"Now let's see how good you are at packing," said Thorne, when the last man had done his best or worst. "Jack," he told young Pollock, "you go up in the pasture and catch me up that old white pack mare. She's warranted to stand like a rock."

While the boy was gone on this errand, Thorne rummaged the camp. Finally he laid out on the ground about a peck of loose potatoes, miscellaneous provisions, a kettle, frying-pan, coffee-pot, tin plates, cutlery, a single sack of barley, a pick and shovel, and a coil of rope.

"That looks like a reasonable camp outfit," remarked Thorne. "Just throw one of those pack saddles on her," he told Jack Pollock, who led up the white mare. "Now you boys all retire; you mustn't have a chance to learn from the other fellow.

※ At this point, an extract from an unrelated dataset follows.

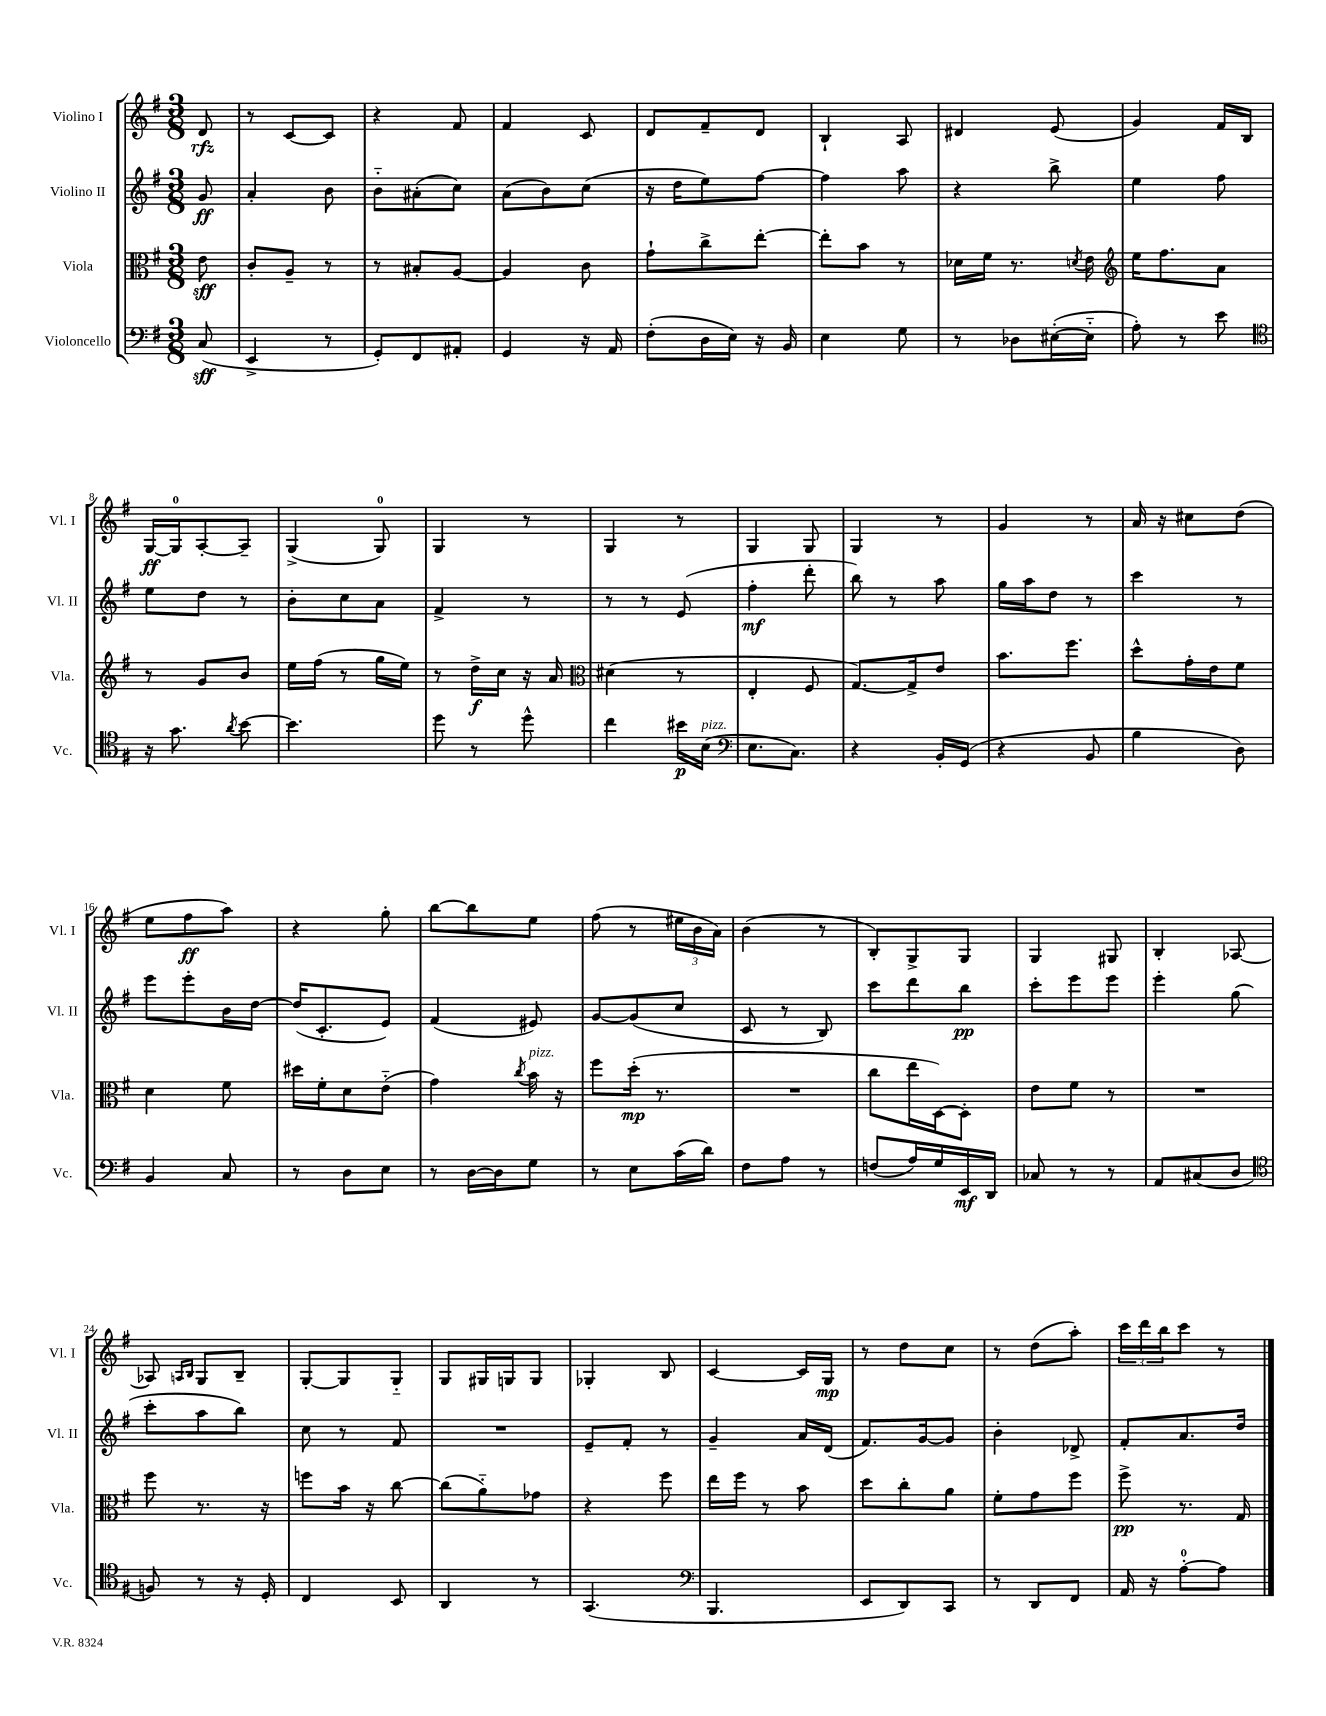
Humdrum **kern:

Hicks, you stay. Now pack that stuff on that horse. I'll time you."

Hicks looked about him.

"Where's the kyacks?[[3]]" he demanded.

"You don't get any kyacks," stated Thorne crisply.

"Got to pack all that stuff without 'em?"

"Sure."

Hicks set methodically to work, gathering up the loose articles, thrusting them into sacks, lashing the sacks on the crossbuck saddle. At the end of a half-hour, he stepped back.

"That might ride—for a while," said Thorne.